Rien à signaler au niveau des dépenses d’investissement qui devraient tirer (en partie) la croissance du pays en 2019. Car malgré le retrait, « les investissements liés à l’organisation de la Can seront réalisés », jurent les autorités. Aucun risque ne serait donc à redouter au niveau des prévisions de croissance que le ministre juge peu audacieuses. De 3,8% en 2018, le Cameroun projette une croissance à 4,4% cette année.
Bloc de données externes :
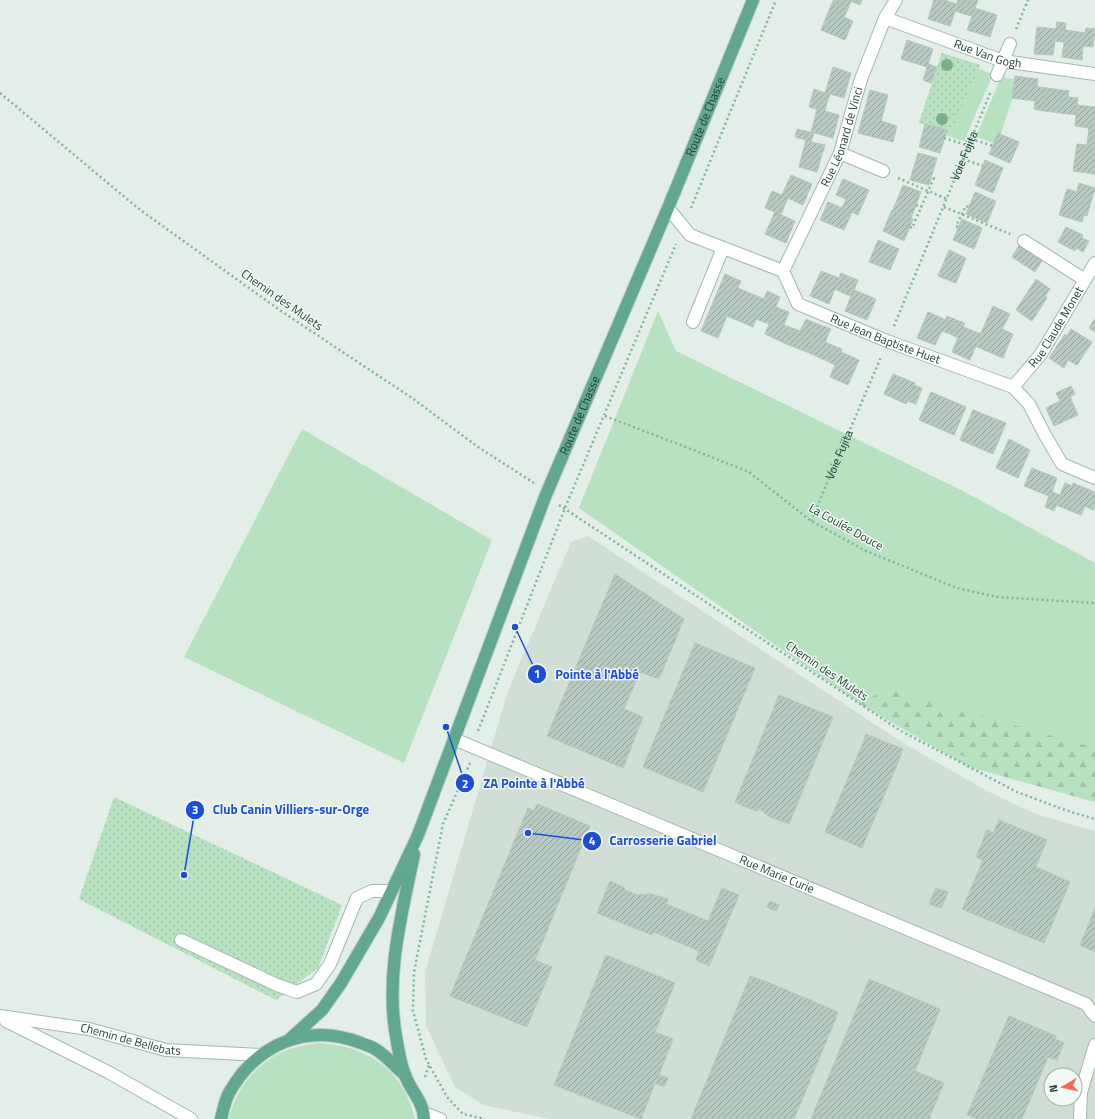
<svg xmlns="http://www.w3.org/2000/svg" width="1095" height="1119" viewBox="0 0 1095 1119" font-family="'Titillium Web',sans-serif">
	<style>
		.built { fill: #d0ded6; fill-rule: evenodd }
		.grass { fill: #b8e1bf }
		.forest { fill: url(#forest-firs) }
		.park { fill: url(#park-dots) }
		.building { fill: url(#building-hatch); stroke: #b3c8bd }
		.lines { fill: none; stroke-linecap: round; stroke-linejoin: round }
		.minor-casing { stroke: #a4b7ae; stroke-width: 14 }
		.major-casing { stroke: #c1cac6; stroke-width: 14 }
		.path { stroke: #7fb59e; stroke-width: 2.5; stroke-dasharray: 2 3; stroke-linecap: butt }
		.minor { stroke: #fff; stroke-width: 12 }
		.major { stroke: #62a88e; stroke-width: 12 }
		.tree { fill: #7aaf8a }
		.labels { text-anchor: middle; stroke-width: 3; stroke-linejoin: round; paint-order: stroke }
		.street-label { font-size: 12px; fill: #204134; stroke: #f3faf5 }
		.leader { fill: none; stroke: #1d4ed8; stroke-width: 1.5 }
		.callout-dot { fill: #1d4ed8; stroke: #f3faf5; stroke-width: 1.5 }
		.mark-label { font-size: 12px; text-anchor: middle; font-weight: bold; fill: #fff }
		.callout-label { font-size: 13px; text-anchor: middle; font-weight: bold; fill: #1d4ed8; stroke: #f3faf5; stroke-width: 3; stroke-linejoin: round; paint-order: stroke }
	</style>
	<defs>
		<pattern id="forest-firs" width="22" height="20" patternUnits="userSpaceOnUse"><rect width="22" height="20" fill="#b8e1bf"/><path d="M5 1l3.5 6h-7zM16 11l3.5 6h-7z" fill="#9ec2a5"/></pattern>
		<pattern id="park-dots" width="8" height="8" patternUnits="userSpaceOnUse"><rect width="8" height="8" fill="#b8e1bf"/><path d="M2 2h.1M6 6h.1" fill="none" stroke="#9ec2a5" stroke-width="1.8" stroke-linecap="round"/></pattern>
		<pattern id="building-hatch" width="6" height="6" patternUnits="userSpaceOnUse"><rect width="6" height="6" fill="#b7c9c0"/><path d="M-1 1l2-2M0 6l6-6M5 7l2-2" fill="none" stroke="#94a59d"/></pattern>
	</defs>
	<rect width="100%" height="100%" fill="#e2eee7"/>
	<path class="built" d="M588 536 905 744 989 792 1036 814 1095 831V1119H549L483 1105 455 1087 426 1026 425 972 508 691 571 542ZM1051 1075H1075V1099H1051Z"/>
	<g class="grass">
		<path d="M942 53 980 65 979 69 993 74 964 141 945 135 925 124 919 123Z"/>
		<path d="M1001 77 1014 79 1012 98 1001 134 998 133 994 143 976 137Z"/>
		<path d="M658 311 676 351 961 490 1095 563V802L969 767 860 704 579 508Z"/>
		<path d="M302 429 492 540 404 763 184 657Z"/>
		<path d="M318 1043C368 1046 403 1069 415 1119H229C235 1090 257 1062 285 1051 296 1046 307 1045 318 1043Z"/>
	</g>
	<path class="forest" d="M886 689 1095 748V802L1005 777 860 704Z"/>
	<g class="park">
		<path d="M942 53 980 65 951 132 919 123Z"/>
		<path d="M114 797 342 905 318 968 276 1000 79 899Z"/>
	</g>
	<g class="building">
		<path d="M834 0H862L860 5 851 1 848 9 832 3Z"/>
		<path d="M934 0H944L957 4 958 0H968L964 14 955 11 950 26 928 19Z"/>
		<path d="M968 0H978L975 8 997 15 990 37 967 30 972 16 964 14Z"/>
		<path d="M832 3 848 9 844 17 853 21 845 40 821 30Z"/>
		<path d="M1057 22 1066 23 1064 42 1055 41 1053 55 1034 54 1037 27 1056 29Z"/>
		<path d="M1086 28 1095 29 1093 47 1083 46 1082 60 1062 57 1066 30 1085 33Z"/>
		<path d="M907 40 933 49 928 64 937 67 931 83 923 80 927 67 901 59Z"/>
		<path d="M833 67 851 73 844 98 830 94 827 103 811 99 814 89 825 93Z"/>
		<path d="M1015 76 1038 79 1037 87 1047 88 1044 111 1034 109 1035 101 1012 98Z"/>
		<path d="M1047 88 1069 91 1068 97 1078 98 1076 115 1044 111Z"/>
		<path d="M870 90 888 95 881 121 897 126 893 142 858 133Z"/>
		<path d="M811 99 827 103 825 111 839 115 833 138 811 132 817 109 809 107Z"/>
		<path d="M1077 105 1095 107V137L1088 136 1089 128 1075 126Z"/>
		<path d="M925 124 947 130 940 153 919 147Z"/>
		<path d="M797 129 814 133 811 142 825 145 817 172 799 167 806 140 795 137Z"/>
		<path d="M998 133 1019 142 1010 163 989 154Z"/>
		<path d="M1088 136 1095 137V174L1073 171 1077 144 1087 145Z"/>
		<path d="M918 153 937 158 929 185 910 180Z"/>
		<path d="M985 160 1003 168 993 193 975 185Z"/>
		<path d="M791 175 812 184 803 205 788 198 784 207 768 200 772 191 782 195Z"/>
		<path d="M843 179 869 190 858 215 852 212 844 230 820 220 828 202 842 208 846 199 836 195Z"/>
		<path d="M1079 183 1095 188 1087 216 1084 215 1082 222 1059 215 1067 189 1077 192Z"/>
		<path d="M903 185 921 192 911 218 893 210Z"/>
		<path d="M975 192 996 201 987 223 966 214Z"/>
		<path d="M768 200 784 207 781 215 795 221 786 243 765 234 775 212 765 208Z"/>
		<path d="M892 210 913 219 904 241 883 231Z"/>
		<path d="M962 219 982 228 974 249 953 240Z"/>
		<path d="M1066 227 1083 235 1082 238 1089 241 1083 252 1076 248 1075 251 1058 242Z"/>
		<path d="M878 240 899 249 890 270 869 262Z"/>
		<path d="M1021 242 1044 257 1035 272 1012 257Z"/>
		<path d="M949 250 966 258 956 283 938 276Z"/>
		<path d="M821 271 839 278 841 273 850 277 843 293 835 289 829 304 810 296Z"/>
		<path d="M725 274 741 281 738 288 764 299 767 291 780 297 769 324 756 319 753 327 727 316 718 338 701 331Z"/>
		<path d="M850 277 858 280 854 290 876 299 867 320 845 311 851 296 843 293Z"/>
		<path d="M1036 279 1050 289 1045 296 1047 298 1032 321 1016 310Z"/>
		<path d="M993 306 1010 314 1002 329 1013 334 1003 358 975 346Z"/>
		<path d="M776 307 789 312 784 325 792 328 786 344 765 334Z"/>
		<path d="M928 312 946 320 947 316 956 320 950 334 942 331 935 345 917 338Z"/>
		<path d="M806 319 818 324 807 352 786 344 792 328 800 331Z"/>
		<path d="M956 320 965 323 963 327 981 334 970 360 952 352 958 338 950 334Z"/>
		<path d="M1094 320H1095V332L1089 328Z"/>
		<path d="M818 324 831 329 825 342 834 346 827 361 807 352Z"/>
		<path d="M1071 329 1092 342 1077 365 1068 360 1064 368 1049 358 1065 334 1067 336Z"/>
		<path d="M834 346 842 349 841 352 859 360 848 385 830 377 835 365 827 361Z"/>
		<path d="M893 374 915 383 914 385 922 388 916 404 907 401 906 404 884 394Z"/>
		<path d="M1071 386 1075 394 1070 397 1078 415 1054 426 1046 408 1060 401 1056 393Z"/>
		<path d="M931 392 966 407 954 435 919 420Z"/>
		<path d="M973 410 1006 423 993 454 960 440Z"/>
		<path d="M1009 439 1030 450 1018 478 996 468Z"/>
		<path d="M1032 468 1057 478 1052 492 1060 495 1054 511 1045 507 1049 496 1024 486Z"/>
		<path d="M1065 483 1072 486 1073 483 1095 492V506L1093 510 1085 506 1081 515 1056 505Z"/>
		<path d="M615 574 684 619 659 679 640 672 624 709 643 717 623 768 547 736Z"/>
		<path d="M695 643 755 668 703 792 643 767Z"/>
		<path d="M779 695 833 717 789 824 770 817 758 808 757 811 743 806 746 800 738 795Z"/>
		<path d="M866 734 903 749 899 760 862 745Z"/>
		<path d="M862 745 899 760 862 848 825 832Z"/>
		<path d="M738 795 746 800 743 806 735 802Z"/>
		<path d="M537 804 590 826 535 960 552 967 527 1027 450 996 528 808 534 811Z"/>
		<path d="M999 820 1047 840 1010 929 962 909 983 860 976 857 987 830 993 833Z"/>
		<path d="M1036 867 1070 882 1044 943 1010 929Z"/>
		<path d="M610 881 625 888 624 890 637 895 651 894 668 899 666 904 708 921 722 888 739 895 709 966 696 960 699 951 654 932 652 935 597 913Z"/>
		<path d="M936 888 948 892 941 908 929 904Z"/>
		<path d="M770 901 779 905 776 911 767 907Z"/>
		<path d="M1095 908V952L1080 945Z"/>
		<path d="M606 955 675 983 655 1032 673 1039 659 1075 668 1078 664 1087 655 1083 641 1119 554 1085Z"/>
		<path d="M750 976 767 982 764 988 748 981Z"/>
		<path d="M869 979 940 1009 915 1071 944 1083 929 1119H811Z"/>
		<path d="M748 981 764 988 767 982 822 1005 820 1011 836 1018 794 1119H691Z"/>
		<path d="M822 1005 838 1012 836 1018 820 1011Z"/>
		<path d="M1009 1016 1056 1036 1055 1039 1064 1043 1057 1060 1048 1057 1022 1119H978L967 1115Z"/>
	</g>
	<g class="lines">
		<g class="minor-casing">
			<g id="minor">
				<path id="s3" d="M885 18 1003 61 1095 74"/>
				<path d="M997 75 1010 44"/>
				<path d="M840 153 883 171"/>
				<path id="s4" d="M668 208 690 235 783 271 798 304 887 341 1013 387 1029 404 1045 435 1062 464 1095 478"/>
				<path d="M1024 241 1085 280"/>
				<path id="s5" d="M783 271 840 153 861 79 885 18 896 0"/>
				<path d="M693 322 723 248"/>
				<path id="s6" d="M1013 387 1041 354 1095 263"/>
				<path id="s7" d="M454 739 1086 1004 1095 1016"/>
				<path d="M181 940 277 985 297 992 316 984 330 964 357 898 372 891H391"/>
				<path id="s8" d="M0 1016 89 1029 166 1050 261 1055"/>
				<path d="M6 1021 108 1072 191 1119"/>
				<path d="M424 1113 440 1119"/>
				<path d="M1080 1119 1081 1092 1095 1045"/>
			</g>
		</g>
		<g class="major-casing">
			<g id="major">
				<path d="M414 854C402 913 385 976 396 1036 398 1048 400 1063 405 1075 410 1090 424 1102 424 1119"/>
				<path id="s9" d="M290 1039 322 1010 341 983 379 918 418 835 545 497 668 208 753 0"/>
				<path d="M221 1119C223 1111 225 1100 229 1093 256 1044 308 1022 361 1043 365 1045 371 1046 375 1049 386 1055 395 1067 405 1075"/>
			</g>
		</g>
		<g class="path">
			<path d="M1016 29 1028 0"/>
			<path d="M0 93 139 209 281 311 412 398 478 447 534 483"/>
			<path d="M944 138 969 146"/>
			<path d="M971 139 993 146"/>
			<path d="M963 159 983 166"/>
			<path d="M898 178 947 199"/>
			<path d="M916 205 921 207"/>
			<path d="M944 207 1010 234"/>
			<path d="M691 208 776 0"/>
			<path d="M910 227 912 228 934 178 931 177"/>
			<path d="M958 227 956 226 966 206 969 207"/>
			<path id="s1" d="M894 326 991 91"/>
			<path d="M605 416 696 451 749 472 811 521 866 551 957 588 997 597 1095 603"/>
			<path d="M559 505 901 731 1017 792 1065 810 1095 819"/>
			<path id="s2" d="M811 521 881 357"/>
			<path d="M478 731 565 508 676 244"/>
			<path d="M470 763 443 824 414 972 413 1011 426 1059 447 1097 463 1114 485 1119"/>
			<path d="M425 1077 429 1065"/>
		</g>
		<use href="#minor" class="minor"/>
		<use href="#major" class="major"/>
	</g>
	<g class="tree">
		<circle cx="947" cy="65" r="6"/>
		<circle cx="942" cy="119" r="6"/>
	</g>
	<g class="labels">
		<g class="street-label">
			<text dy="4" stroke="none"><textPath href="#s3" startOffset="109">Rue Van Gogh</textPath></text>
			<text dy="4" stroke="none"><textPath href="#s9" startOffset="1017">Route de Chasse</textPath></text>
			<text dy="4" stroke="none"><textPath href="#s5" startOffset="147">Rue Léonard de Vinci</textPath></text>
			<text dy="4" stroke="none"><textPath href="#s1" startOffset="184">Voie Fujita</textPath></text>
			<text transform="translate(282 300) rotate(35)" y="4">Chemin des Mulets</text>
			<text dy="4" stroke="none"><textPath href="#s6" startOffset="74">Rue Claude Monet</textPath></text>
			<text dy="4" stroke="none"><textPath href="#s4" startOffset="265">Rue Jean Baptiste Huet</textPath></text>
			<text dy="4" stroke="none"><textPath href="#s9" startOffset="693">Route de Chasse</textPath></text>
			<text dy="4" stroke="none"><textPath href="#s2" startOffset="72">Voie Fujita</textPath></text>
			<text transform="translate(846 527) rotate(29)" y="4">La Coulée Douce</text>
			<text transform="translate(827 671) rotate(34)" y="4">Chemin des Mulets</text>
			<text dy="4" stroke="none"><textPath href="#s7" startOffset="350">Rue Marie Curie</textPath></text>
			<text dy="4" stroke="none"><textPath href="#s8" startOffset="133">Chemin de Bellebats</textPath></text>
		</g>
	</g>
	<path class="leader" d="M515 627L537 674M446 727L465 783M184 875L195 810M528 833L592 841"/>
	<g class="callout-dot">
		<circle cx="515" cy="627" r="4"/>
		<circle cx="446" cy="727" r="4"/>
		<circle cx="184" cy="875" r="4"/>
		<circle cx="528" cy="833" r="4"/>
		<circle cx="537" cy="674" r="10"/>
		<circle cx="465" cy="783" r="10"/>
		<circle cx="195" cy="810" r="10"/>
		<circle cx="592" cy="841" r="10"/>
	</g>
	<g class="mark-label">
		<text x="537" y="678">1</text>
		<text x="465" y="788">2</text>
		<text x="195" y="814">3</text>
		<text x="592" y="845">4</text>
	</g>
	<g class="callout-label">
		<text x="597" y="679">Pointe à l'Abbé</text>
		<text x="534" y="788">ZA Pointe à l'Abbé</text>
		<text x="291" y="814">Club Canin Villiers-sur-Orge</text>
		<text x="663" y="845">Carrosserie Gabriel</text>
	</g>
	<g transform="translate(1063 1087) rotate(261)"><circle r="19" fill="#f3faf5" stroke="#9fb0a8"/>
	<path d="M0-3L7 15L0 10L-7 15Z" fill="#ff674e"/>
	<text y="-6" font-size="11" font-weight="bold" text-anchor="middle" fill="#204134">N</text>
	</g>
</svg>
Selon le Minfi, la seule préoccupation concerne le secteur tertiaire. «Nous pouvons nous dire, s’agissant par exemple de l’hôtellerie, que nous aurons moins de recettes», indique le ministre. « Même si personnellement, je ne m’attendais pas à ce que les fréquentations augmentent », tempère-t-il. Bello Bouba Maigari, ministre du Tourisme et des Loisirs, qui a vendu la possibilité d’accueillir un million de touristes internationaux à l’occasion de cette compétition appréciera.
Aboudi Ottou
Les joueurs
Ahmad
Pour des raisons commerciales (et d’autres encore non avouées), le président de la Caf, élu en mars 2017, a précipité la réforme de la Can. Quatre mois après son élection, le Comité exécutif de la Caf décide en effet de faire passer la compétition de 16 à 24 équipes, et de rendre la décision exécutoire dès le prochain rendez-vous. Cette option complexifie l’organisation des Can 2019, 2021 et 2023 pourtant attribuées, le 20 septembre 2014, sur la base d’une compétition à 16. Conscient de ce tacle irrégulier, Ahmad se refuse d’appliquer dans sa rigueur le règlement au Cameroun qui s’est vue retirer la Can 2019. Il veut même imposer un «glissement de date» pour que le pays accueille la Can 2021. Mais tout le monde ne l’entend pas de cette oreille.
Paul Biya
Afin de tempérer ce flop qui inaugure son septième mandat, le président camerounais s’est empressé de saisir la perche tendue par le président de la Caf. Présenté comme un «glissement de date» plutôt qu’un retrait, l’échec est en effet moins cuisant. En présentant les choses ainsi, le chef de l’État camerounais adresse aussi un message indirect à son homologue ivoirien. Après avoir utilisé le football pour se maintenir au pouvoir depuis le 6 novembre 1982, Paul Biya a fini par faire de l’organisation d’une Can une question d’honneur. L’édition de 1972 est la seule et unique abritée par le pays à ce jour.
Alassane Ouattara
Le président ivoirien, qui arrive en fin de mandat en 2020, se montre très peu enthousiaste à l’idée de céder l’organisation de la Can 2021 au Cameroun. 13 décembre 2018, la Fif a même saisi le Tas. Difficile de s’imaginer qu’il ne l’a pas intégré dans sa stratégie post-2020. Ahmad, qui reconnait n’avoir reçu à ce jour aucune réponse des autorités ivoiriennes, annonce une rencontre avec Ouattara. Objectif : lui faire entendre raison. Son principal argument : le pays ne sera pas prêt pour abriter cette compétition. «Nous serons prêts pour la Can 2021», lui répond Kissé Feh. Le président du Cocan 2021 s’est exprimé dans le quotidien ivoirien Fraternité Matin, édition du 9 janvier 2019.